** Opening Supplied text block **

Expert warns of Zika risk in Istanbul
The number of “Aedes” mosquitoes capable of carrying the Zika virus has increased in all coasts of the country, especially in Istanbul, Kenan Midilli, a professor from Istanbul University’s Cerrahpaşa Medicine Faculty, has warned.
“Aedes mosquitoes, which were common in Africa and Asia and transmit the Zika virus, have now spread to almost all our coasts due to climate change,” said Midilli, underlining that only the spraying method will not yield clear results.
A wide variety of methods need to be used together, according to Midilli as the spraying method is not a successful method in long-term.
“Since they can even use areas such as the water in the tires of the cars and in the bottom of the pots to reproduce, it is necessary to dry the puddles around,” said Midilli, adding that there are biological methods to drain the swamps, such as fish that eat mosquito larvae.
Mosquitoes cause the transmission of many diseases, the professor added.
“The other species in question for Istanbul is Culex, which has existed here before and can infect West Nile fever,” he said, reiterating that there has been no case in the country since 2020.
The residents of a neighborhood in Istanbul’s Avcılar district, where the number of mosquitoes have increased recently, noted that children bitten by mosquitoes, whose number has increased due to a stream close to the area, developed sores due to itching.
Calling the authorities for action against the situation, Mehmet Dalayan, one of the residents, said, “We stay awake until 3 a.m. because of the mosquitos. We can’t stand itching and take medicine. We want this problem to be solved.”
The symptoms of the Zika virus are generally mild and include fever, rash, conjunctivitis, muscle and joint pain, malaise or headache, which typically last for between two and seven days, according to World Health Organization (WHO).
No vaccine is yet available for the prevention or treatment of Zika virus infection, which remains an active area of research.

** Closing Supplied text block **
** Opening Given entries block **

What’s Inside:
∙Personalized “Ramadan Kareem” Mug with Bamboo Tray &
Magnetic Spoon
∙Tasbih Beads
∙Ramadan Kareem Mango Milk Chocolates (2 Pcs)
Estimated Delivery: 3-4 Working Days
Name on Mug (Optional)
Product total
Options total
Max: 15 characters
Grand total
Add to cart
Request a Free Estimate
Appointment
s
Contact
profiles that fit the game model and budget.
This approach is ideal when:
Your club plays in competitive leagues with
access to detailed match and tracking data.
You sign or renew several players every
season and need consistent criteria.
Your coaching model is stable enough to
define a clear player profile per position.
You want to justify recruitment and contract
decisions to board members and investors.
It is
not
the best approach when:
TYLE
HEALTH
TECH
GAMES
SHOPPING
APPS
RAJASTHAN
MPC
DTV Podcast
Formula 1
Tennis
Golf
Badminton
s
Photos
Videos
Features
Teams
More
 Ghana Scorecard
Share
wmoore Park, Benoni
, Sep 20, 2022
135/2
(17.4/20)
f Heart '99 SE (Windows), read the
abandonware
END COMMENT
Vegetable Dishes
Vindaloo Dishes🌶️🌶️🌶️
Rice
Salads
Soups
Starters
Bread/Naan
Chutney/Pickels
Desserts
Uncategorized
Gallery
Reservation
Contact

** Closing Given entries block **
** Opening Given entries block **

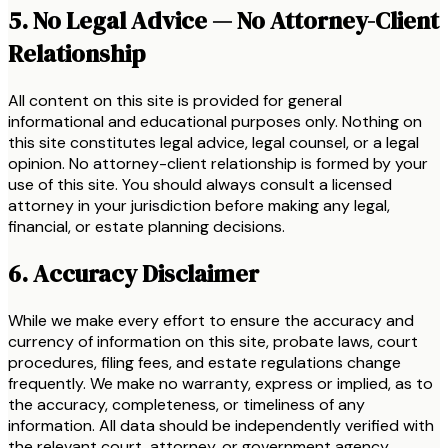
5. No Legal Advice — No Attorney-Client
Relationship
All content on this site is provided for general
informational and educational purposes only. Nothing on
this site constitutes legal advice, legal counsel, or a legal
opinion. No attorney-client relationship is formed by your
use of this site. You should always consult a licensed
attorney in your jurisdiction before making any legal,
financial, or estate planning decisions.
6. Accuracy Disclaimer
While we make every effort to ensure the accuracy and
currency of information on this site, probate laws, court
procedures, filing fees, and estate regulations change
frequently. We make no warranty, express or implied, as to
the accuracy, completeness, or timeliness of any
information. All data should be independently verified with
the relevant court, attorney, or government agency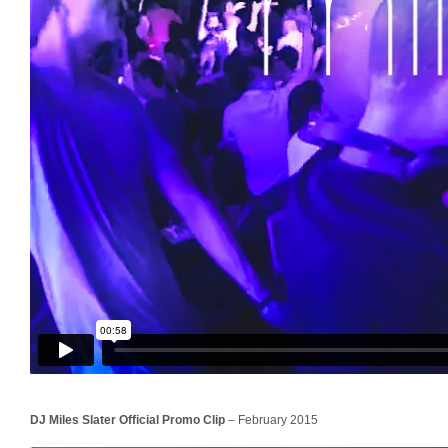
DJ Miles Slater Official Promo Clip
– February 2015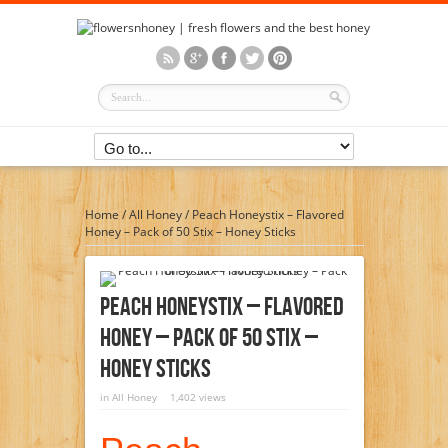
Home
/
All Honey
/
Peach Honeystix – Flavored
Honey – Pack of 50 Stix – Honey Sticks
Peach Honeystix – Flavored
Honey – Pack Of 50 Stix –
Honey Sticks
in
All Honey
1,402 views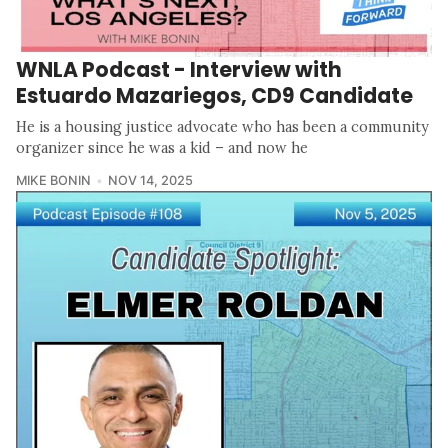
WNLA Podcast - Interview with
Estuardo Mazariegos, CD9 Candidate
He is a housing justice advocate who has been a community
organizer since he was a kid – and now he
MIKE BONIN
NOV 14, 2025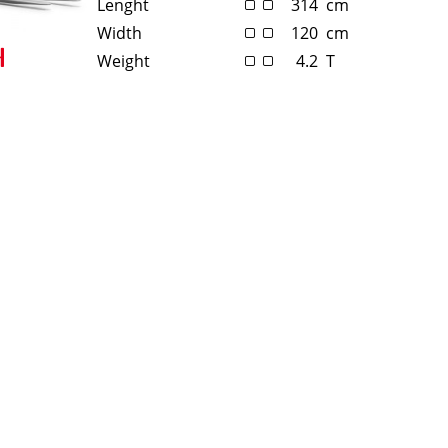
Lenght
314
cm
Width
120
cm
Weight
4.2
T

** Closing Given entries block **

§ **Your objective**:
Answer these questions using the article on Zika risk in Istanbul.
(a) At which faculty is Kenan Midilli a professor?
(b) According to the World Health Organization, how long do Zika symptoms typically last?
(c) Until what time does Mehmet Dalayan say residents stay awake because of the mosquitoes?

§ **Result for this exercise**:
(a) Istanbul University's Cerrahpaşa Medicine Faculty
(b) Between two and seven days
(c) Until 3 a.m.